There is no other way around it. Tae kwon do is a way of life. Once you commit to taekwondo and get past the basics, you will start associating the philosophies you have learned in taekwondo with your everyday life.

Motivating yourself to go to class is the same as motivating yourself to go to work. Doing push-ups, sit-ups, and other exercises is like performing other day-to-day rituals.

And pushing yourself to do more push-ups, sit-ups, and other exercises is like pushing yourself to learn more about your job and to handle more stress in your life.

This way taekwondo transcends a typical workout and starts to become a link between what you are now and what you want to become.

The sooner you realize you can push yourself physically to do those 5 extra push-ups or 20 extra kicks, the sooner you will realize you have the power to do whatever it is you want with your life.

At first, it is difficult to associate taekwondo and taekwondo practice movements and techniques with art. How can you consider a punch or a kick or mountain block a form of art?

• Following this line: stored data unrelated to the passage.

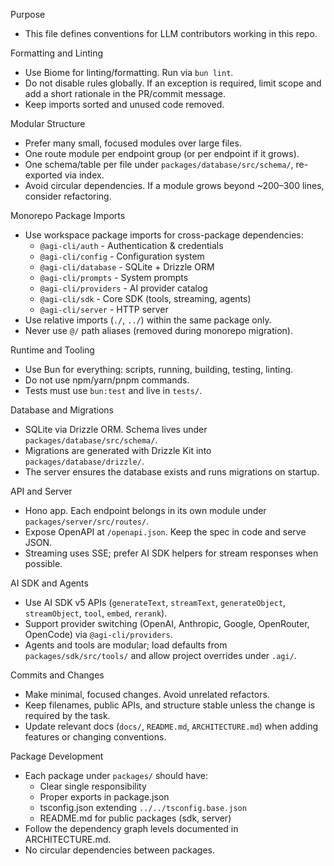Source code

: Purpose
- This file defines conventions for LLM contributors working in this repo.

Formatting and Linting
- Use Biome for linting/formatting. Run via `bun lint`.
- Do not disable rules globally. If an exception is required, limit scope and add a short rationale in the PR/commit message.
- Keep imports sorted and unused code removed.

Modular Structure
- Prefer many small, focused modules over large files.
- One route module per endpoint group (or per endpoint if it grows).
- One schema/table per file under `packages/database/src/schema/`, re-exported via index.
- Avoid circular dependencies. If a module grows beyond ~200–300 lines, consider refactoring.

Monorepo Package Imports
- Use workspace package imports for cross-package dependencies:
  - `@agi-cli/auth` - Authentication & credentials
  - `@agi-cli/config` - Configuration system
  - `@agi-cli/database` - SQLite + Drizzle ORM
  - `@agi-cli/prompts` - System prompts
  - `@agi-cli/providers` - AI provider catalog
  - `@agi-cli/sdk` - Core SDK (tools, streaming, agents)
  - `@agi-cli/server` - HTTP server
- Use relative imports (`./`, `../`) within the same package only.
- Never use `@/` path aliases (removed during monorepo migration).

Runtime and Tooling
- Use Bun for everything: scripts, running, building, testing, linting.
- Do not use npm/yarn/pnpm commands.
- Tests must use `bun:test` and live in `tests/`.

Database and Migrations
- SQLite via Drizzle ORM. Schema lives under `packages/database/src/schema/`.
- Migrations are generated with Drizzle Kit into `packages/database/drizzle/`.
- The server ensures the database exists and runs migrations on startup.

API and Server
- Hono app. Each endpoint belongs in its own module under `packages/server/src/routes/`.
- Expose OpenAPI at `/openapi.json`. Keep the spec in code and serve JSON.
- Streaming uses SSE; prefer AI SDK helpers for stream responses when possible.

AI SDK and Agents
- Use AI SDK v5 APIs (`generateText`, `streamText`, `generateObject`, `streamObject`, `tool`, `embed`, `rerank`).
- Support provider switching (OpenAI, Anthropic, Google, OpenRouter, OpenCode) via `@agi-cli/providers`.
- Agents and tools are modular; load defaults from `packages/sdk/src/tools/` and allow project overrides under `.agi/`.

Commits and Changes
- Make minimal, focused changes. Avoid unrelated refactors.
- Keep filenames, public APIs, and structure stable unless the change is required by the task.
- Update relevant docs (`docs/`, `README.md`, `ARCHITECTURE.md`) when adding features or changing conventions.

Package Development
- Each package under `packages/` should have:
  - Clear single responsibility
  - Proper exports in package.json
  - tsconfig.json extending `../../tsconfig.base.json`
  - README.md for public packages (sdk, server)
- Follow the dependency graph levels documented in ARCHITECTURE.md.
- No circular dependencies between packages.
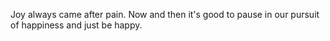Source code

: Joy always came after pain.
Now and then it's good to pause in our pursuit of happiness and just be happy.
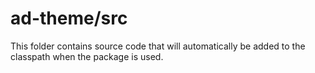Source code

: # ad-theme/src

This folder contains source code that will automatically be added to the classpath when
the package is used.
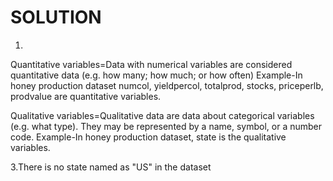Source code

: # SOLUTION

1.
Quantitative variables=Data with numerical variables are considered quantitative data (e.g. how many; how much; or how often)
Example-In honey production dataset numcol, yieldpercol, totalprod, stocks, priceperlb, prodvalue are quantitative variables.

Qualitative variables=Qualitative data are data about categorical variables (e.g. what type). 
They may be represented by a name, symbol, or a number code.
Example-In honey production dataset, state is the qualitative variables.

3.There is no state named as "US" in the dataset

The answer becomes clear the first time you see someone perform a taekwondo form artistically; taking care to make sure every movement is performed with exactness. Sloppy movements do not look artistic. Crisp, meaningful movements look artistic.

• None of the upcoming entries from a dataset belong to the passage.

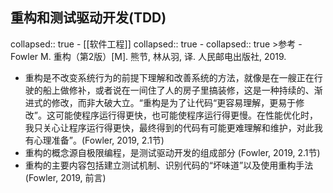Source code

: ## 重构和测试驱动开发(TDD)
collapsed:: true
	- [[软件工程]]
	  collapsed:: true
		- collapsed:: true
		  >参考
			- Fowler M. 重构（第2版）[M]. 熊节, 林从羽, 译. 人民邮电出版社, 2019.
- 重构是不改变系统行为的前提下理解和改善系统的方法，就像是在一艘正在行驶的船上做修补，或者说在一间住了人的房子里搞装修，这是一种持续的、渐进式的修改，而非大破大立。“重构是为了让代码“更容易理解，更易于修改”。这可能使程序运行得更快，也可能使程序运行得更慢。在性能优化时，我只关心让程序运行得更快，最终得到的代码有可能更难理解和维护，对此我有心理准备”。(Fowler, 2019, 2.1节)
- 重构的概念源自极限编程，是测试驱动开发的组成部分 (Fowler, 2019, 2.1节)
- 重构的主要内容包括建立测试机制、识别代码的“坏味道”以及使用重构手法 (Fowler, 2019, 前言)
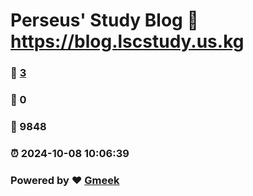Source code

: # Perseus' Study Blog :link: https://blog.lscstudy.us.kg 
### :page_facing_up: [3](https://blog.lscstudy.us.kg/tag.html) 
### :speech_balloon: 0 
### :hibiscus: 9848 
### :alarm_clock: 2024-10-08 10:06:39 
### Powered by :heart: [Gmeek](https://github.com/Meekdai/Gmeek)
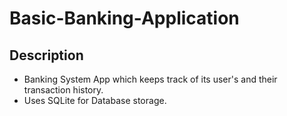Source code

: # Basic-Banking-Application

## Description
* Banking System App which keeps track of its user's and their transaction history.
* Uses SQLite for Database storage.

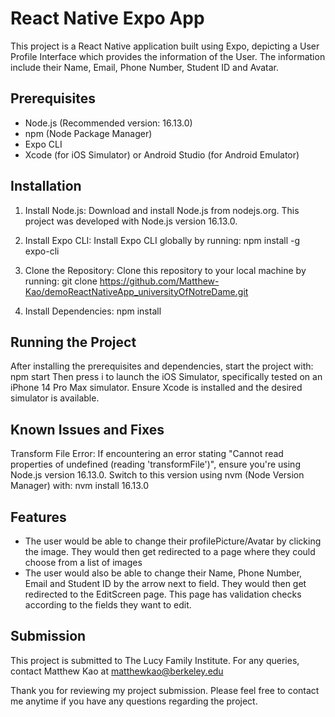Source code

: # React Native Expo App

This project is a React Native application built using Expo, depicting a User Profile Interface which provides the information of the User. The information include their Name, Email, Phone Number, Student ID and Avatar.

## Prerequisites

- Node.js (Recommended version: 16.13.0)
- npm (Node Package Manager)
- Expo CLI
- Xcode (for iOS Simulator) or Android Studio (for Android Emulator)

## Installation

1. Install Node.js:
   Download and install Node.js from nodejs.org. This project was developed with Node.js version 16.13.0.

2. Install Expo CLI:
   Install Expo CLI globally by running:
   npm install -g expo-cli

3. Clone the Repository:
   Clone this repository to your local machine by running:
   git clone https://github.com/Matthew-Kao/demoReactNativeApp_universityOfNotreDame.git

4. Install Dependencies:
   npm install

## Running the Project

After installing the prerequisites and dependencies, start the project with:
npm start
Then press i to launch the iOS Simulator, specifically tested on an iPhone 14 Pro Max simulator. Ensure Xcode is installed and the desired simulator is available.

## Known Issues and Fixes

Transform File Error: If encountering an error stating "Cannot read properties of undefined (reading 'transformFile')", ensure you're using Node.js version 16.13.0. Switch to this version using nvm (Node Version Manager) with:
nvm install 16.13.0

## Features

- The user would be able to change their profilePicture/Avatar by clicking the image. They would then get redirected to a page where they could choose from a list of images
- The user would also be able to change their Name, Phone Number, Email and Student ID by the arrow next to field. They would then get redirected to the EditScreen page. This page has validation checks according to the fields they want to edit.

## Submission

This project is submitted to The Lucy Family Institute. For any queries, contact Matthew Kao at matthewkao@berkeley.edu

Thank you for reviewing my project submission. Please feel free to contact me anytime if you have any questions regarding the project.
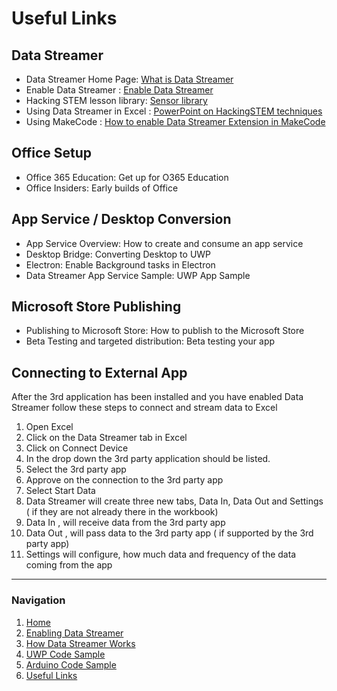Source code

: # Useful Links
## Data Streamer
* Data Streamer Home Page: [What is Data Streamer](https://aka.ms/data-streamer)
* Enable Data Streamer : [Enable Data Streamer](https://support.office.com/en-us/article/what-is-data-streamer-1d52ffce-261c-4d7b-8017-89e8ee2b806f?ui=en-US&rs=en-US&ad=US)
* Hacking STEM lesson library: [Sensor library](https://www.microsoft.com/en-us/education/education-workshop/activity-library.aspx)
* Using Data Streamer in Excel : [PowerPoint on HackingSTEM techniques](https://aka.ms/hackingstem-excel-training-powerpoint)
* Using MakeCode : [How to enable Data Streamer Extension in MakeCode](https://makecode.microbit.org/pkg/microsoft/pxt-hacking-stem)

## Office Setup
* Office 365 Education: Get up for O365 Education
* Office Insiders: Early builds of Office

## App Service / Desktop Conversion
* App Service Overview: How to create and consume an app service
* Desktop Bridge: Converting Desktop to UWP
* Electron: Enable Background tasks in Electron
* Data Streamer App Service Sample: UWP App Sample

## Microsoft Store Publishing
* Publishing to Microsoft Store: How to publish to the Microsoft Store
* Beta Testing and targeted distribution: Beta testing your app

## Connecting to External App
After the 3rd application has been installed and you have enabled Data Streamer follow these steps to connect and stream data to Excel
1. Open Excel
2. Click on the Data Streamer tab in Excel 
3. Click on Connect Device
4. In the drop down the 3rd party application should be listed. 
5. Select the 3rd party app
6. Approve on the connection to the 3rd party app
7. Select Start Data
8. Data Streamer will create three new tabs, Data In, Data Out and Settings ( if they are not already there in the workbook)
9. Data In , will receive data from the 3rd party app
10. Data Out , will pass data to the 3rd party app ( if supported by the 3rd party app)
11. Settings will configure, how much data and frequency of the data coming from the app
***
### Navigation
1. [Home](https://microsoft.github.io/DataStreamerDevPortal)
2. [Enabling Data Streamer](https://microsoft.github.io/DataStreamerDevPortal/enable)
3. [How Data Streamer Works](https://microsoft.github.io/DataStreamerDevPortal/works)
4. [UWP Code Sample](https://github.com/Microsoft/DataStreamerSamples)
5. [Arduino Code Sample](https://github.com/Microsoft/HackingSTEMSamples)
6. [Useful Links](https://microsoft.github.io/DataStreamerDevPortal/links)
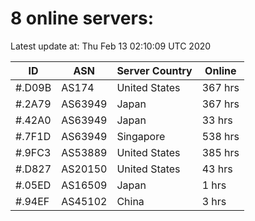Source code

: # 8 online servers:

Latest update at: Thu Feb 13 02:10:09 UTC 2020

| ID | ASN | Server Country | Online |
| -- | --- | -------------- | ------ |
| #.D09B | AS174 | United States | 367 hrs |
| #.2A79 | AS63949 | Japan | 367 hrs |
| #.42A0 | AS63949 | Japan | 33 hrs |
| #.7F1D | AS63949 | Singapore | 538 hrs |
| #.9FC3 | AS53889 | United States | 385 hrs |
| #.D827 | AS20150 | United States | 43 hrs |
| #.05ED | AS16509 | Japan | 1 hrs |
| #.94EF | AS45102 | China | 3 hrs |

So what is a crisp, meaningful movement? When performing taekwondo or any movement in taekwondo, you need to think about every single body position in the form or movement.

Where should your head be, where should your eyes be looking, when do you snap, how should your feet be positioned?

These are questions that must be considered before and during a movement. The more you practice, the more the movements become ingrained and the less you actually have to think about them.

When you perform a front stance inside block, the line of your back leg and the forearm of the arm performing the inside block should both be on the same "line", parallel to each other.

This type of thinking and care is what makes taekwondo an art. When you position your body with "mathematical exactness" so that every line in your body is straight and every angle looks purposeful, you are creating art, with your body.

The artistic philosophy of tae kwon do is just an extension of the fact that taekwondo is a way of life. The more time you take to think about your movements in tae kwon do and to perform those movements with an exact, artistic intention, the more likely you are to take care when making decisions in your real life.

Once you begin to understand and master this philosophy of tae kwon do, you can start applying that understanding to your everyday life.